Versi
Asli Chapter 47 - 49
By
Viona Fitri
Dada
keduanya terasa sesak. Mereka kehilangan hati mereka yang lain, ketika mereka
pergi meninggalkan hatinya. Jodha masih terpaku di tempatnya. Jujur, hatinya
terasa kacau dan remuk. Kenapa bisa dia masih memberikan doanya untuk suaminya?
Kenapa mereka bisa saling berpelukan, ketika Jodha yang mengatakan mereka harus
saling berjauhan? Apakah cintanya begitu besar? Apakah penghinaan itu masih
mampu mengangkat wajahnya? Tidak.
Setelah
apa yang terjadi padanya. Jalal berusaha meminta pengampunannya. Ia terlalu
mudah dan gampang, hanya dengan kata maaf saja.
Hari ini,
apakah pembunuh bayaran Jalal akan melakukan aksi mereka? Jodha berjalan tak
menentu berulang kali. Apa yang akan terjadi pada pamannya? Ini salah. Ini
semua tidak bisa di biarkan lagi. Harus ada yang berani menghentikan konspirasi
pembunuhan itu. Jodha melirik singkat ke arah prajurit yang berjaga di luar
pintu kamarnya. "Aku harus pergi. Paman Pratap tidak boleh terluka. Aku
tidak ingin Surya menjadi seperti aku. Kehilangan ayah dalam hidup tak akan
mampu aku bayangkan lagi."
Jodha
mengambil sesetel pakaian putih perangnya. Ia membawa pakain itu dari Amer.
Setiap saat ia berlatih pedang bersama Bhaisanya, Jodha selalu memakai pakaian
itu. Apalagi saat ini, pakaian itu sangat berarti untuk menyelamatkan nyawa
seseorang. Jodha tau dia akan berada dalam masalah, jika Jalal sampai
mengetahui penyamarannya, entah hukuman apa lagi yang akan di pikulnya. Tapi
persetan dengan semua hukuman menyebalkan itu. Saat ini tidak banyak waktu lagi
untuknya. Ia harus sampai di medan perang sebelum Jalal dan pasukannya tiba
terlebih dahulu ke medan perang. Biasanya sebelum keberangkatan mereka, Jalal
pasti akan memberi beberapa intruksi untuk para prajuritnya. Itu pasti akan
sedikit mengulur waktu kepergian mereka.
Jodha
mencari cara cepat untuk keluar dari kamarnya. Tidak mungkin bila ia akan
keluar melewati pintu. Prajurit pasti akan menangkapnya dan membawanya masuk ke
dalam kamar lagi. Tidak-tidak, itu pemikiran yang konyol.
Jodha
mencari bantuan tali temali untuk menuruni kamarnya melalui jendela. Apakah di
dalam kamar seorang ratu tersimpan tali panjang yang akan bisa membantunya?
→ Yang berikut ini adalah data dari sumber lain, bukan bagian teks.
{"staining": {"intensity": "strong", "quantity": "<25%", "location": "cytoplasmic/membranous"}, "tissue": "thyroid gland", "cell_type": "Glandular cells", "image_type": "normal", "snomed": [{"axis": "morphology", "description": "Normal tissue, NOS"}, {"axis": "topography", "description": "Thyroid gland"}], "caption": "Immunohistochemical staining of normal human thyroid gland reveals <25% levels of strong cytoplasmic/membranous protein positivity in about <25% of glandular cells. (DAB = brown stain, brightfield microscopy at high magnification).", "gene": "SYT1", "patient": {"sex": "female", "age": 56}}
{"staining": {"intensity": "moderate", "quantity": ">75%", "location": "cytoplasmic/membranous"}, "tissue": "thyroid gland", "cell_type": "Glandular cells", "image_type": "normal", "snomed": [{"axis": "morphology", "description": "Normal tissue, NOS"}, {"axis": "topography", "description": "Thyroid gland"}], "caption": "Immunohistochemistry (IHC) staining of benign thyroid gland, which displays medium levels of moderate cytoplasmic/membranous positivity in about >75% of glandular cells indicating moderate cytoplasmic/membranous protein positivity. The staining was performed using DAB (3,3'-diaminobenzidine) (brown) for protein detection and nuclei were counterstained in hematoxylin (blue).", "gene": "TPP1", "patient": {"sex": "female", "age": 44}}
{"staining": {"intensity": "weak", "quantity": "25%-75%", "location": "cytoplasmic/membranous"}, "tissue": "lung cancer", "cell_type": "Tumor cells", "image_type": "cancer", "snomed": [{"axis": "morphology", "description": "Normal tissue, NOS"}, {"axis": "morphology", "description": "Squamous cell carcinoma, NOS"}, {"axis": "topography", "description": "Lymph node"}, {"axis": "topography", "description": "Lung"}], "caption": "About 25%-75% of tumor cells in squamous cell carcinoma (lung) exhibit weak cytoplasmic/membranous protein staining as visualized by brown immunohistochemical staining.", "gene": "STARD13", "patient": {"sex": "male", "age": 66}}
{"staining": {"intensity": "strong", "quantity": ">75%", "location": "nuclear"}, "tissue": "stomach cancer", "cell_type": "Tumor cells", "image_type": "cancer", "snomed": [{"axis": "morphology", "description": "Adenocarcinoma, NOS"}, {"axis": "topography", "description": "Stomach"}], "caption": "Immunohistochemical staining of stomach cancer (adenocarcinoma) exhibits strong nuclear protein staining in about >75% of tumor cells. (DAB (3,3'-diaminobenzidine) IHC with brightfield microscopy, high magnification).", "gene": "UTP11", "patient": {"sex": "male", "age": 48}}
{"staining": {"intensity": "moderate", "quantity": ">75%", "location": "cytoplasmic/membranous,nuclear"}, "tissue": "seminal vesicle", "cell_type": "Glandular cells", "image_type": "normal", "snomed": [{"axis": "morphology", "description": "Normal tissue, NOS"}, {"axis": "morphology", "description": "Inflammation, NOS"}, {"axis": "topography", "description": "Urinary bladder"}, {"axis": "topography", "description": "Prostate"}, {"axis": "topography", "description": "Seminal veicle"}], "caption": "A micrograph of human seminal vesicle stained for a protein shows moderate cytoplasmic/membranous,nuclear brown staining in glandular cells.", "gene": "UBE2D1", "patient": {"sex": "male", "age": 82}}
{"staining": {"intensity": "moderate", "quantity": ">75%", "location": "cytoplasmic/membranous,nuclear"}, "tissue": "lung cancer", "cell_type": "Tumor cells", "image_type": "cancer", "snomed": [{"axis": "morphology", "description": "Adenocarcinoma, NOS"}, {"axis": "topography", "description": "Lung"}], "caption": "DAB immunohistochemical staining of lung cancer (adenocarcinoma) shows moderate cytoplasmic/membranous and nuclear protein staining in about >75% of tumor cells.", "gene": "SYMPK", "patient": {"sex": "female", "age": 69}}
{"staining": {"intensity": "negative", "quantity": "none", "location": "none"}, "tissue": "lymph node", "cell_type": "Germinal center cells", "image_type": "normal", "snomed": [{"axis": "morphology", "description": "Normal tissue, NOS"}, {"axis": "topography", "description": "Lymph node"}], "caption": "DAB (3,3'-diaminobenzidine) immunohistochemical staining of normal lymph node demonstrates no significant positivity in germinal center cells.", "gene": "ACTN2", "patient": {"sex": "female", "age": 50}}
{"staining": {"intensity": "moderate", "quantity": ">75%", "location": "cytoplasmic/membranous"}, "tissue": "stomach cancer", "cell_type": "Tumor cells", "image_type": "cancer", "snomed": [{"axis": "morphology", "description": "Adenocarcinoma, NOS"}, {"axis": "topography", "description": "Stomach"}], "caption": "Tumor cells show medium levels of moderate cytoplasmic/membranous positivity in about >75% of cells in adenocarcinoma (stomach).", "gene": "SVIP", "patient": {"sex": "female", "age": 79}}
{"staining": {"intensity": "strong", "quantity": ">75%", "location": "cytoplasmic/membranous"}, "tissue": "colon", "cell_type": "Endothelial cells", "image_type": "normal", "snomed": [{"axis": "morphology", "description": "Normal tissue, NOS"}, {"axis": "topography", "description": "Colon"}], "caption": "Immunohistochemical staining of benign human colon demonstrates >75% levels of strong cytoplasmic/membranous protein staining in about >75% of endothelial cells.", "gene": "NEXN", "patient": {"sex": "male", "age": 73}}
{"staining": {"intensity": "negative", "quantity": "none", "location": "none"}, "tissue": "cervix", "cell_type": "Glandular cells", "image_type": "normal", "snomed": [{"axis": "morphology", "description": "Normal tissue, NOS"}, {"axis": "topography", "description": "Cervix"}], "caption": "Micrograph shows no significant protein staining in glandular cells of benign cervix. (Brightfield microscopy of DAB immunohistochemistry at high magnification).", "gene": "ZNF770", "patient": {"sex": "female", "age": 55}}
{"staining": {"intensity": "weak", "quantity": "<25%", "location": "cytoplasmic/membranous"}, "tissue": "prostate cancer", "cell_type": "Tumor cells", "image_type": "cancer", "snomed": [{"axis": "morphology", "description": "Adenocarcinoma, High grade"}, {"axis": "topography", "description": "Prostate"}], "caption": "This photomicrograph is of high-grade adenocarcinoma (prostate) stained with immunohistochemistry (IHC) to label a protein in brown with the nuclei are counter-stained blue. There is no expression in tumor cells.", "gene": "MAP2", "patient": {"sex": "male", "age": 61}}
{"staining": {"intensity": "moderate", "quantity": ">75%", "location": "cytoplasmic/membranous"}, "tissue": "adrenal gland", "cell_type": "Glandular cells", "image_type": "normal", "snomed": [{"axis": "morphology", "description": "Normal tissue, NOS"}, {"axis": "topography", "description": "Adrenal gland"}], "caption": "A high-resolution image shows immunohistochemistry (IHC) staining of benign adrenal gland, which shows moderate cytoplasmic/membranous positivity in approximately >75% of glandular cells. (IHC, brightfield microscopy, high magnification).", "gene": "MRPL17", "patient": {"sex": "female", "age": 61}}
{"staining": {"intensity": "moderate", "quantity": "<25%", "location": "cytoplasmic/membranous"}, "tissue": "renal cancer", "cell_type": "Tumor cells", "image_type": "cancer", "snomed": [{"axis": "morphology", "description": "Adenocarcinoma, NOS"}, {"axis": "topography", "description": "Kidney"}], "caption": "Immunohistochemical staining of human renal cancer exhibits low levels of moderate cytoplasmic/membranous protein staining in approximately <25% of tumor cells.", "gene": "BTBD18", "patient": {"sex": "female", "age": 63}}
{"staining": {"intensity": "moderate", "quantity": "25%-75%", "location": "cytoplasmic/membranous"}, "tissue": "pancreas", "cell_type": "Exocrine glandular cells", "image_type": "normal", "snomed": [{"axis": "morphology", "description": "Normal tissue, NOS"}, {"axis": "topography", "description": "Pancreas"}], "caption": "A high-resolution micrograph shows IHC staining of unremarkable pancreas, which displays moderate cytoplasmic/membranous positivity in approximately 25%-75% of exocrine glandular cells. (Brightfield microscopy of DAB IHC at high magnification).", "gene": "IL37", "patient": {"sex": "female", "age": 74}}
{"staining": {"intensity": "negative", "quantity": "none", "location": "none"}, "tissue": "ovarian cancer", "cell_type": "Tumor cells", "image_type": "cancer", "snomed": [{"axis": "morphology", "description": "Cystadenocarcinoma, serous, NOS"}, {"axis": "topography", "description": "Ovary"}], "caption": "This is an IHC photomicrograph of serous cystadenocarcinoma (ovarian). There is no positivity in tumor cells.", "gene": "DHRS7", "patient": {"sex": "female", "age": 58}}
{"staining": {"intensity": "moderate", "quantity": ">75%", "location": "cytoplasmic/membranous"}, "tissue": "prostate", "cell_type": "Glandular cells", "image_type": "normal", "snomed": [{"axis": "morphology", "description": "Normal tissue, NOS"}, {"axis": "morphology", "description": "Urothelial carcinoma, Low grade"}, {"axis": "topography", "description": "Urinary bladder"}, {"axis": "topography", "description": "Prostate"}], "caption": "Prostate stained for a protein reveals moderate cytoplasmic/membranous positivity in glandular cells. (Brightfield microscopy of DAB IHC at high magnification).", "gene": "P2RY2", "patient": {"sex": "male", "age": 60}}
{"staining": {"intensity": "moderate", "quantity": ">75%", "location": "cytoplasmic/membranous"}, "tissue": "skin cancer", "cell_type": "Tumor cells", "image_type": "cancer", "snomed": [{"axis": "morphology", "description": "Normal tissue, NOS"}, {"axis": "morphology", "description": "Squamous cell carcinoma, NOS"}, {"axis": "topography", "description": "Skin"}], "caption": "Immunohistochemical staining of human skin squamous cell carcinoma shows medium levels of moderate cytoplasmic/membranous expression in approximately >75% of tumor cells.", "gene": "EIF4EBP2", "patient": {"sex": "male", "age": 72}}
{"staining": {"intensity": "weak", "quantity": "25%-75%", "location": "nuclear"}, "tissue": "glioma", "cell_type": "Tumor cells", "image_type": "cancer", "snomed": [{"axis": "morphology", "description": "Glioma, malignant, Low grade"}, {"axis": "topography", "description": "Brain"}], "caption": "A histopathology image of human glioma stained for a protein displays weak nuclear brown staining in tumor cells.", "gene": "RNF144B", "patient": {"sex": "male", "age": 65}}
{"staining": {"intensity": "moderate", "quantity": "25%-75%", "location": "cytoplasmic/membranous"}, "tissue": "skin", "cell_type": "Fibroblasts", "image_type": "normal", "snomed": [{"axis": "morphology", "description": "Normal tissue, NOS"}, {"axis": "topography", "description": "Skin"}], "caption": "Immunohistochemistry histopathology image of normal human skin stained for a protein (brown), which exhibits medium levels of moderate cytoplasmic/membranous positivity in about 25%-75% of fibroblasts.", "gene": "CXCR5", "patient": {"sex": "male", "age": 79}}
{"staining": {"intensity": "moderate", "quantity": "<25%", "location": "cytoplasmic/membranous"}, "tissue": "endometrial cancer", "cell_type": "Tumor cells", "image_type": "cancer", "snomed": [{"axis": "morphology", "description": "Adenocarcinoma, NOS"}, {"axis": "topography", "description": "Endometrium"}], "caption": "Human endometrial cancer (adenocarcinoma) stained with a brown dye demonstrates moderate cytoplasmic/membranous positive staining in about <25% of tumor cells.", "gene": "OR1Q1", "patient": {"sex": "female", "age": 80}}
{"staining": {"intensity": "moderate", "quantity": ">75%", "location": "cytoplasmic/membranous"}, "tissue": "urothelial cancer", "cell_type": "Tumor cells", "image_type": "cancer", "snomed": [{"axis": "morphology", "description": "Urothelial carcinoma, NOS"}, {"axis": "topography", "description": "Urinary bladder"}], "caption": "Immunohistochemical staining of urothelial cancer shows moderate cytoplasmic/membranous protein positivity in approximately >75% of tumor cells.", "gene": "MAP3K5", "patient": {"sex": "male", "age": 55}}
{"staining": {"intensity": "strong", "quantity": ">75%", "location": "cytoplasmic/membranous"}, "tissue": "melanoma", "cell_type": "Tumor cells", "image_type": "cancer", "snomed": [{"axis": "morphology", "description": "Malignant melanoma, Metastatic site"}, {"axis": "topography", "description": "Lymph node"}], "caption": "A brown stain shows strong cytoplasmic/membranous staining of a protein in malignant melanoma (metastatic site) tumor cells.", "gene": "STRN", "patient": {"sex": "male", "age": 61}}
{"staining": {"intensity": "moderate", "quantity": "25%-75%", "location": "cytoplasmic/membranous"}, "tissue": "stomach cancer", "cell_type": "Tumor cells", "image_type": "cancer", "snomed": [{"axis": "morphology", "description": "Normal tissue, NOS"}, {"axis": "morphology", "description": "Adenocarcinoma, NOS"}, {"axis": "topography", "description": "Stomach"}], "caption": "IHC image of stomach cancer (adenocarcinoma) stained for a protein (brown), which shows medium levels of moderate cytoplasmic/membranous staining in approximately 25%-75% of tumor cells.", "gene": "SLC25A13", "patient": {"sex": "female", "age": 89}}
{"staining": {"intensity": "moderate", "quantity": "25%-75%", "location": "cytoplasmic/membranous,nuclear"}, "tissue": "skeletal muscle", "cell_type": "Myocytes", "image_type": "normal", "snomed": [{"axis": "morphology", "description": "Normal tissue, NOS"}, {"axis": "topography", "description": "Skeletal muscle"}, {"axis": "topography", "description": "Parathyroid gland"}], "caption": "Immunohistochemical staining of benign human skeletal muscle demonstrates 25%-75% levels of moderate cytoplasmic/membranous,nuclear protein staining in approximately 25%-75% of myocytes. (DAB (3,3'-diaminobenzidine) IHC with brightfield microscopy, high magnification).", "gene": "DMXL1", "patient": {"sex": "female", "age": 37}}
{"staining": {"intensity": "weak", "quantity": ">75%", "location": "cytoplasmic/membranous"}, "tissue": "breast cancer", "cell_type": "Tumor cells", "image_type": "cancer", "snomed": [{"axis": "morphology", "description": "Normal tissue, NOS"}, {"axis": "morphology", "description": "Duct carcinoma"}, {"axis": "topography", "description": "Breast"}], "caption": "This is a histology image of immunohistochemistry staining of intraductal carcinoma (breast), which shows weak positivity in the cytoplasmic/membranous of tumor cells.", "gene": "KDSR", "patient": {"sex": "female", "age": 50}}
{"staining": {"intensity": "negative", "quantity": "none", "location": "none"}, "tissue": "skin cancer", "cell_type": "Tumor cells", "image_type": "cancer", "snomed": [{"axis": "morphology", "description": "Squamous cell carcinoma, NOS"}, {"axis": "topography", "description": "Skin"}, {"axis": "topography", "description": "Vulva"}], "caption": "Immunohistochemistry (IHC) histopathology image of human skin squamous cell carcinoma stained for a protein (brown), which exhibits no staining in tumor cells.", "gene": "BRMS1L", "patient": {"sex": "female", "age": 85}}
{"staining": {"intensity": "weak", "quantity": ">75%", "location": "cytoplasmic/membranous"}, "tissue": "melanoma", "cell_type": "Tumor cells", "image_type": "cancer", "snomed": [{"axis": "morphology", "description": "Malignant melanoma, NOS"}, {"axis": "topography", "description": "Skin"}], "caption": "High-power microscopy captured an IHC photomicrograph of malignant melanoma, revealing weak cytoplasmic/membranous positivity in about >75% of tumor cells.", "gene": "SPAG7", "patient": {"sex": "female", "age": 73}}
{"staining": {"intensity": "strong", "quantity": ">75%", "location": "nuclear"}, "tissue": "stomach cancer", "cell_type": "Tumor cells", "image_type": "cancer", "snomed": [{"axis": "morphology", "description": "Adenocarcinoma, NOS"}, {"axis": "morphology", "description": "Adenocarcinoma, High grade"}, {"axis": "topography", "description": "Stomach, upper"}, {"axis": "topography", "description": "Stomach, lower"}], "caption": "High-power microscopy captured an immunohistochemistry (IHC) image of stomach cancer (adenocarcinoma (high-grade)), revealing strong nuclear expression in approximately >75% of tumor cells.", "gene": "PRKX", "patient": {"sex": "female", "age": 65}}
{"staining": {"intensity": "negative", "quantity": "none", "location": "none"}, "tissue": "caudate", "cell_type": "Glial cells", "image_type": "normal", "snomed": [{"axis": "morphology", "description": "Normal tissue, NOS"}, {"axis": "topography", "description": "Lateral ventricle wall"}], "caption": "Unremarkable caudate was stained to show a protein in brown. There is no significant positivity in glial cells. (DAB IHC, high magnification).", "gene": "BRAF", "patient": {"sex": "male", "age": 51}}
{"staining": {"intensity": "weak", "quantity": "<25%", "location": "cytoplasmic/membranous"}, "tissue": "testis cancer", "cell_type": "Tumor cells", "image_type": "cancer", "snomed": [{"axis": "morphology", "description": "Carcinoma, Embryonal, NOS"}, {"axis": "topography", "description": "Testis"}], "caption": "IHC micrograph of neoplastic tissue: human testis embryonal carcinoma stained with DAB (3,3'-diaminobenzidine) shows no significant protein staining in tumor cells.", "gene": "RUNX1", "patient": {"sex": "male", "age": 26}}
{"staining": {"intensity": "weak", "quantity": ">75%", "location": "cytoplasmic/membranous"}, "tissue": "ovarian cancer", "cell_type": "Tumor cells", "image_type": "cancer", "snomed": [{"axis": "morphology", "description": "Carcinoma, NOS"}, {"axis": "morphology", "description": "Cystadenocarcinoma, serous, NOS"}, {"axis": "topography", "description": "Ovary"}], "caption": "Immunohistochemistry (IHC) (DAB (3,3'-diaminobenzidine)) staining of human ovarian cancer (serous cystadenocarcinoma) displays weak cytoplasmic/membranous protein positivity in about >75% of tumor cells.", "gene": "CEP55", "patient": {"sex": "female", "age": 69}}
Ternyata tebakkannya tidak meleset. Di bawah tempat tidurnya, ia melihat gulungan
tali panjang yang mungkin bisa di gunakannya. "Ini adalah pertolongan
dewa." ucap Jodha sumringah.
Jodha
mengikat kuat tali itu dengan penyangga kaki ranjangnya. Panjang juga. Tali itu
telah berhasil menjuntai sampai ke halaman belakang istana. Tempat itu berada
dekat dengan istal kuda.
Jodha
menuruninya secara bertahap. Sedikit saja suara anehnya terdengar, maka
prajurit akan masuk ke dalam kamarnya. Dan setelah itu, sudah dapat di pastikan
rencananya akan gagal.
"Hak..."
Jodha melompat dari tali yg membantunya. Tidak ada yang berlalu lalang disana.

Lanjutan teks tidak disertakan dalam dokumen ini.